Eppo's switchback implementation supports burn-in and burn-out periods, CUPED for variance reduction, and a diagnostic that validates subject assignments against the switchback schedule. Their marketing materials reference "valid lift estimates" and compliance validation. But the documentation does not describe the analysis method in detail: how variance is estimated, whether temporal autocorrelation is modeled, or what the unit of inference is. Eppo's switchback feature is listed as being in closed beta, which means the method may still be evolving.

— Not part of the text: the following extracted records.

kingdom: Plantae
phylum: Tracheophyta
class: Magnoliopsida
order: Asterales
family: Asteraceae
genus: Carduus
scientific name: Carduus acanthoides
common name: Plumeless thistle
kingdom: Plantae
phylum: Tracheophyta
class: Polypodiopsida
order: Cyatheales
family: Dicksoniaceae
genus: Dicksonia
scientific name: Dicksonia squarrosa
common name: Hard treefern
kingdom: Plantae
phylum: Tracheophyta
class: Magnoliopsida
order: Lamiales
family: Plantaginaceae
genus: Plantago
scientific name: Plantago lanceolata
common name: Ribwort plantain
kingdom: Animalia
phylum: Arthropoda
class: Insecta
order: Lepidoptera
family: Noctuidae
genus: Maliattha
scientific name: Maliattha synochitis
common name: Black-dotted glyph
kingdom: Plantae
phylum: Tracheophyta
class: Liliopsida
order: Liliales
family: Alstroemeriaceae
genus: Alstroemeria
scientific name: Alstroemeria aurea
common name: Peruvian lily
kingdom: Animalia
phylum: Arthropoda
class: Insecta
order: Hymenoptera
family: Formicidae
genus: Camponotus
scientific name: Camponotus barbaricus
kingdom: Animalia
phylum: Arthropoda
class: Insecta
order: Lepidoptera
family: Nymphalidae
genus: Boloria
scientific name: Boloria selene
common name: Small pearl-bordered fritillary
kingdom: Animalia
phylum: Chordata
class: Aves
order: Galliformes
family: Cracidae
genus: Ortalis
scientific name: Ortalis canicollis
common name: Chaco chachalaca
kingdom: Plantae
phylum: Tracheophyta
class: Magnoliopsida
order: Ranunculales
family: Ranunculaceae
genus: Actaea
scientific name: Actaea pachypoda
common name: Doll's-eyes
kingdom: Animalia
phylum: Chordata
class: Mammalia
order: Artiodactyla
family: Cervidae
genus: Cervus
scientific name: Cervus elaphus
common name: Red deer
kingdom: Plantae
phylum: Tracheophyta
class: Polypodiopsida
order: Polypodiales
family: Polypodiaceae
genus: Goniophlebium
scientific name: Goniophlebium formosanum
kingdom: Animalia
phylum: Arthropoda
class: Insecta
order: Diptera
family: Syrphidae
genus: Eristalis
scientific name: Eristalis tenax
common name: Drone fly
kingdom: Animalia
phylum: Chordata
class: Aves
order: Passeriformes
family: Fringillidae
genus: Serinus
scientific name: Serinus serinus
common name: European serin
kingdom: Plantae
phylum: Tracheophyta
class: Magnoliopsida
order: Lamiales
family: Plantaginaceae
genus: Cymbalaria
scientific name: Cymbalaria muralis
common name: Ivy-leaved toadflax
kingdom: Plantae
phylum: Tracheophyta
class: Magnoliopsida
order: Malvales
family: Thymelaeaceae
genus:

The third pattern is the absence of sample size planning for switchback designs across the entire vendor landscape. Both Eppo and Statsig offer sample size calculators for standard A/B tests, but neither documents a calculator that accounts for switchback-specific parameters: the number of geographic units, the switching frequency, the expected temporal autocorrelation, or the carry-over structure. This means teams running switchback experiments on these platforms have no principled way to decide how long the experiment should run or how many switchback periods they need. The gap is the same one documented in the sample size post in this series, but more consequential here because the relationship between calendar time and statistical power in a switchback experiment is less intuitive than in a standard A/B test.

Neither vendor documents whether switchback experiments work in a Bayesian mode. Both platforms offer Bayesian analysis for standard experiments, but whether that extends to switchback designs is not addressed in their public documentation. Similarly, neither vendor documents multiple testing corrections for switchback analyses. If you evaluate six metrics in a switchback experiment and ship on the first one that clears the threshold, the false positive rate is uncontrolled unless a correction is applied, exactly as in a standard experiment.

If your product requires switchback experiments, the vendor shortlist is short and the implementations are young. The RFP question that matters is not "do you support switchback experiments?" It is whether the analysis behind that support accounts for the properties that make switchback data fundamentally different from user-level data. A switchback implementation without correct variance estimation will produce results that look precise but overstate certainty. The team sees tight confidence intervals, ships the change, and the effect was never real. The intervals looked tight because the analysis counted users as independent observations when the independent units were time periods.